Why the Premier League's Inconsistency Makes This a Season to Remember

With one soft-shoe shuffle, a shift to his left foot and then an impossibly sweet ping past a world-class goalkeeper diving to show willing, Riyad Mahrez emphasized the chaotic brilliance of a barmy season.
It is impossible, almost, not to get caught up in the wonder of the confusion of it all. Chelsea, whose progress in Europe has surely saved Jose Mourinho's job, is one point off the relegation zone, with a healthy chunk of the season gone, flushed down the drain with the mud-spattered bath water.
The Premier League―at least in its modern incarnation―works along the reliable railway sleepers of conservatism. You spend money, you win, you achieve the Champions League cartel, which allows you to spend more, consolidate further...and so the door is slammed shut on the minnows who possess bark but little bite.
That has not stopped it turning into a multi-billion pound business―indeed it may have helped it along the way, because if there's one thing large groups of people enjoy, it is investing in a sure-fire commodity. Playground bragging rights, if you will.
And then Leicester, Jamie Vardy with his sheepish grin, his body made of coat hangers and his legs whirring like those of a demented East-Midlands hummingbird, come and crash the respectable party with this revolutionary idea that a group of cast offs and rejects can win the league.
Look at them. There's Danny Drinkwater, who started at Manchester United and spent years on loan, most recently at Barnsley, before becoming the fulcrum of a Premier-League midfield.
Marc Albrighton, perhaps one of the biggest victims of Aston Villa's inexorable slide, unwanted, transformed into something approaching one of the league's best, or at least most dangerous, wingers.
The insanity manifests itself elsewhere, too. Here we are, ten days from Christmas, and Watford are a point-off fifth―their best ever run at this stage in a top-division season. Liverpool, skulking with the occasional flourish in ninth, retain very real title expectations of their own. Though their malaise has been protracted, Villa were not expected to rival Derby County from 2007-08 - who gained the fewest points in Premier League history.
The Premier League has been tipped on its head and dangled playfully, by its trouser ends in the shallow end of the local swimming pool, thanks to a perfect convergence of unlikely and baffling circumstances.

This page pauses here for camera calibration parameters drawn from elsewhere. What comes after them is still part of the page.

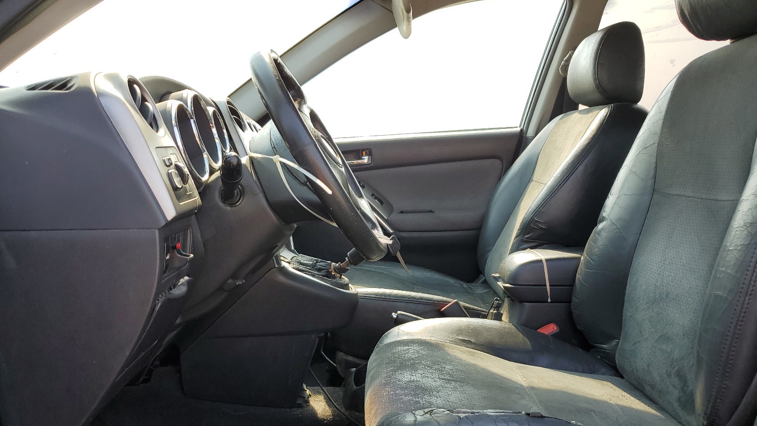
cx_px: 379
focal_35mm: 29
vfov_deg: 39.8
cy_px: 278
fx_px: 582
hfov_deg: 66.1
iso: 50
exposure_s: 1/625
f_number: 1.5
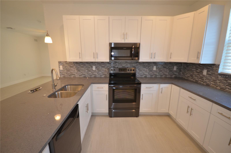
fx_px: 96
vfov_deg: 77.0
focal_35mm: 15
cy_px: 76
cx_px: 116
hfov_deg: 100.5
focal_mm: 10
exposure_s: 1/60
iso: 560
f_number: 4
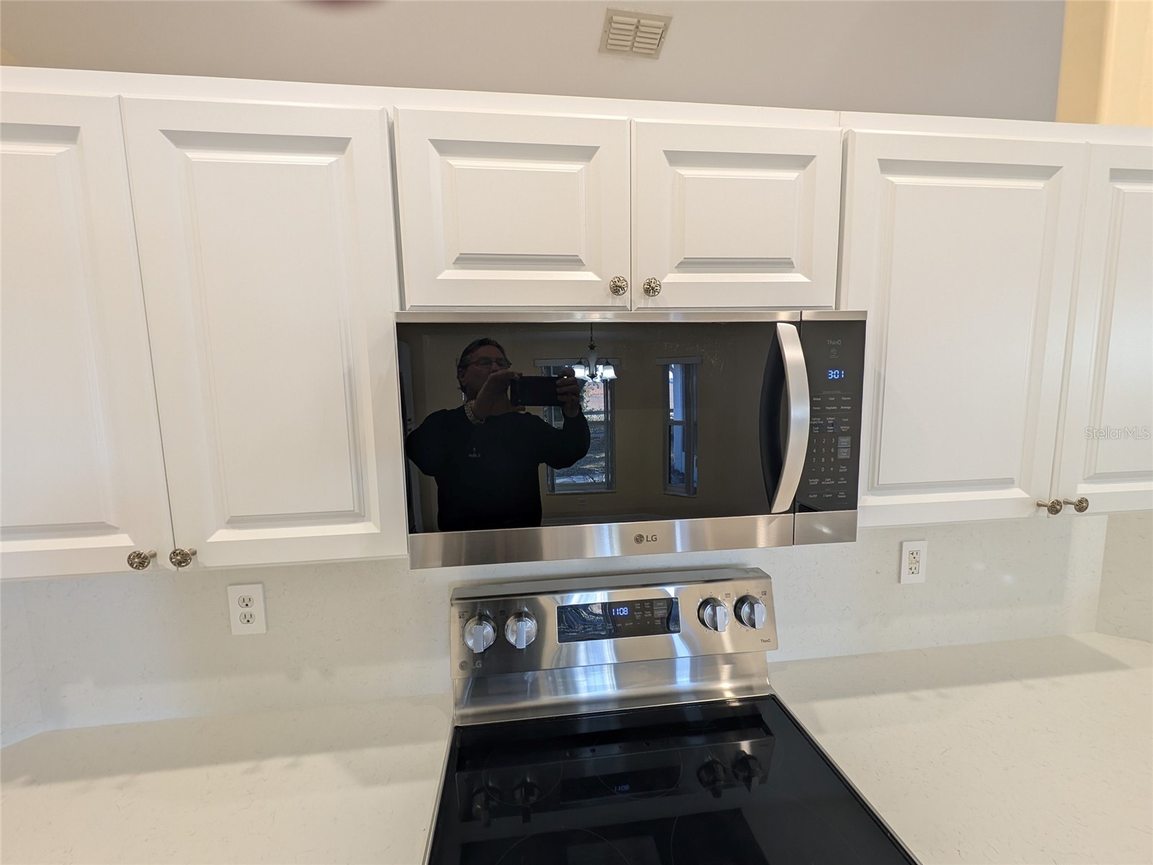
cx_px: 576
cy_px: 432
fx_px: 400
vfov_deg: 94.5
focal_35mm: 12
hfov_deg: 110.5
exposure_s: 1/40
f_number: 1.95
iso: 107
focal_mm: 2.23
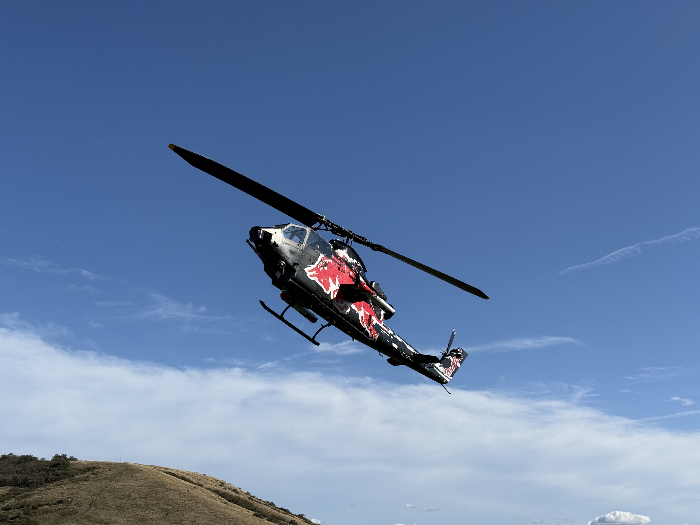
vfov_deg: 30.3
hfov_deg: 39.7
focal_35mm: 48
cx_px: 350
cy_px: 262
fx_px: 971
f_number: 1.78
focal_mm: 6.76
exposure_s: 1/6536
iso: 64
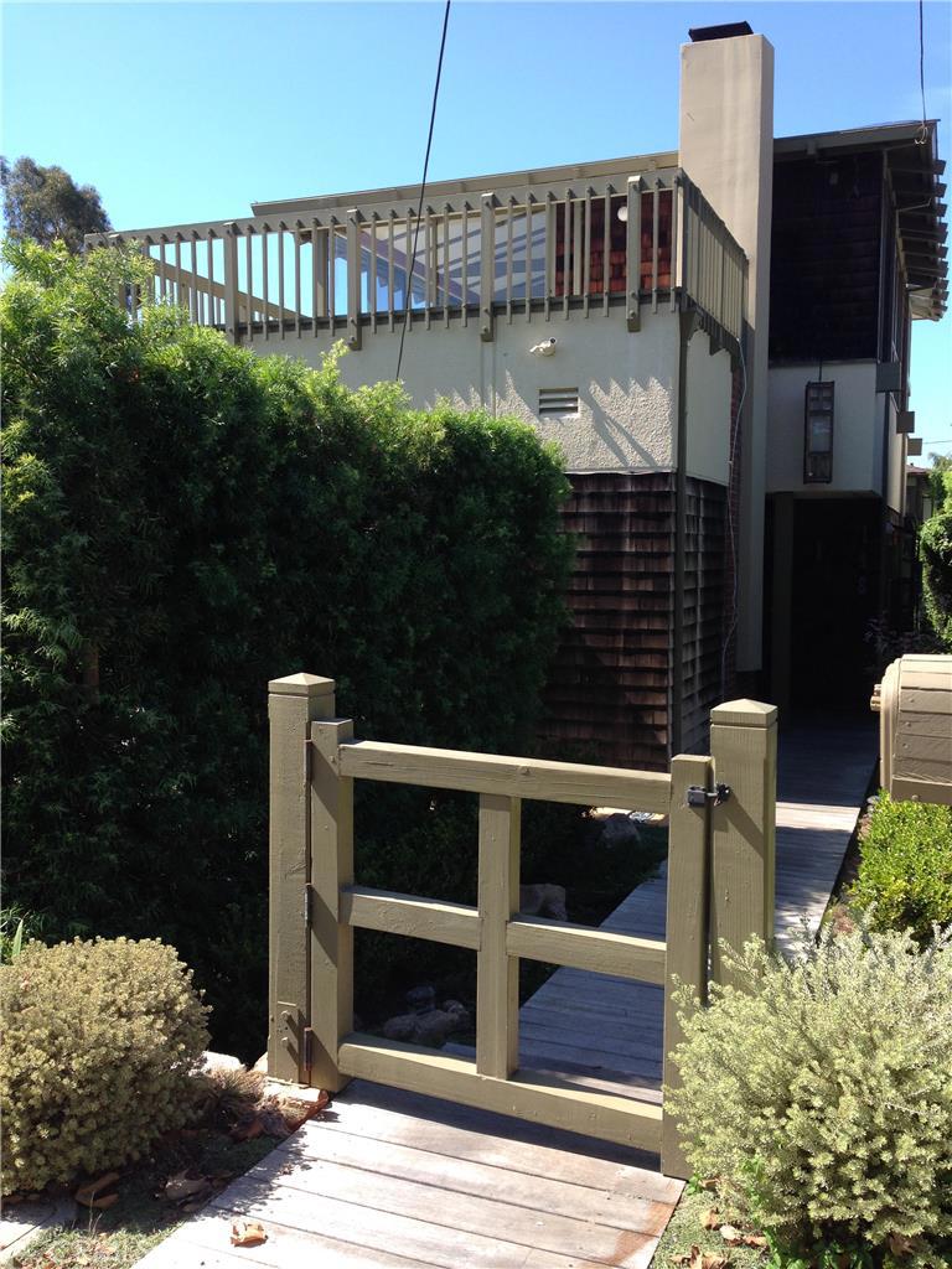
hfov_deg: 42.9
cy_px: 634
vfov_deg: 55.4
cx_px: 476
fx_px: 1210
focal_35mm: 33
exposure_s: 1/609
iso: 50
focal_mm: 4.12
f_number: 2.4
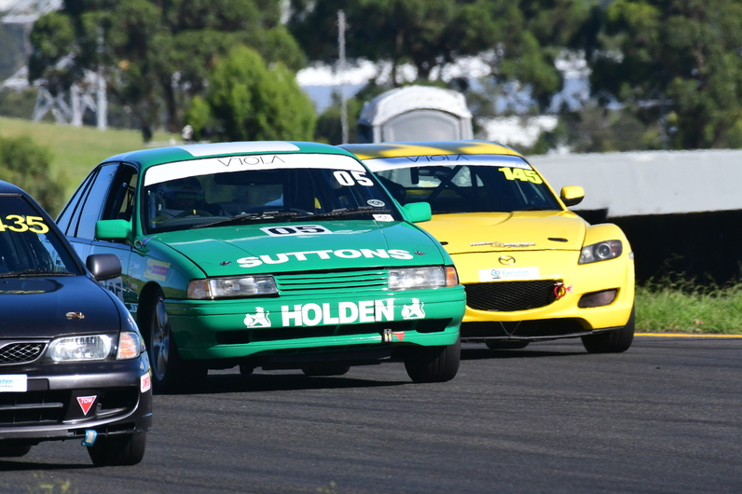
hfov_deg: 2.7
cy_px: 247
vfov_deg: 1.8
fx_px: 15534
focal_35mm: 754
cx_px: 371
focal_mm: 500
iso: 500
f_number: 11
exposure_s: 1/640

The big bears have laboured―Manchester United under Louis Van Gaal, still heaving granite on their shoulders when they go forward, while Manchester City too often possess the mind of the artist―all of the skill in the world and all the belief in it, but little desire to apply a base coat of paint to the spare bedroom wall. Chelsea are unique as a great side whose best players have suddenly all decided to give up pretensions of their own greatness for a season's kip.
And so Leicester―and Watford, and Stoke to greater and lesser extents―have spied several yawning gaps in the market. There is, unfortunately for them and luckily for the rest of us enraptured voyeurs, still more than half a season to outlast any weariness as well as the relentless, trampling snow-shoes of the Premier League's beasts. Arsenal, more erratic supercar than snowplow, may yet forge on to win the thing after Christmas which would be a story in itself. The season is 38 games-long for good reason―to iron-out any frippery and inconsistency, to make sure that the best team wins. Consistency and conservatism are, of course, intimately interlaced. Hold out just well enough, for just long enough, and you become a champion.
That's partly why Leicester continue to thrill so often. Their consistency is new, and baffling, and you keep expecting it to be punctured by the rusty nail of a drab defeat. It is certainly not consistency in the way we have come to understand the Premier League's rumbling, omnipresent machine.
For almost half a season, the best league in the world has been anything but. And it has been all the better for it.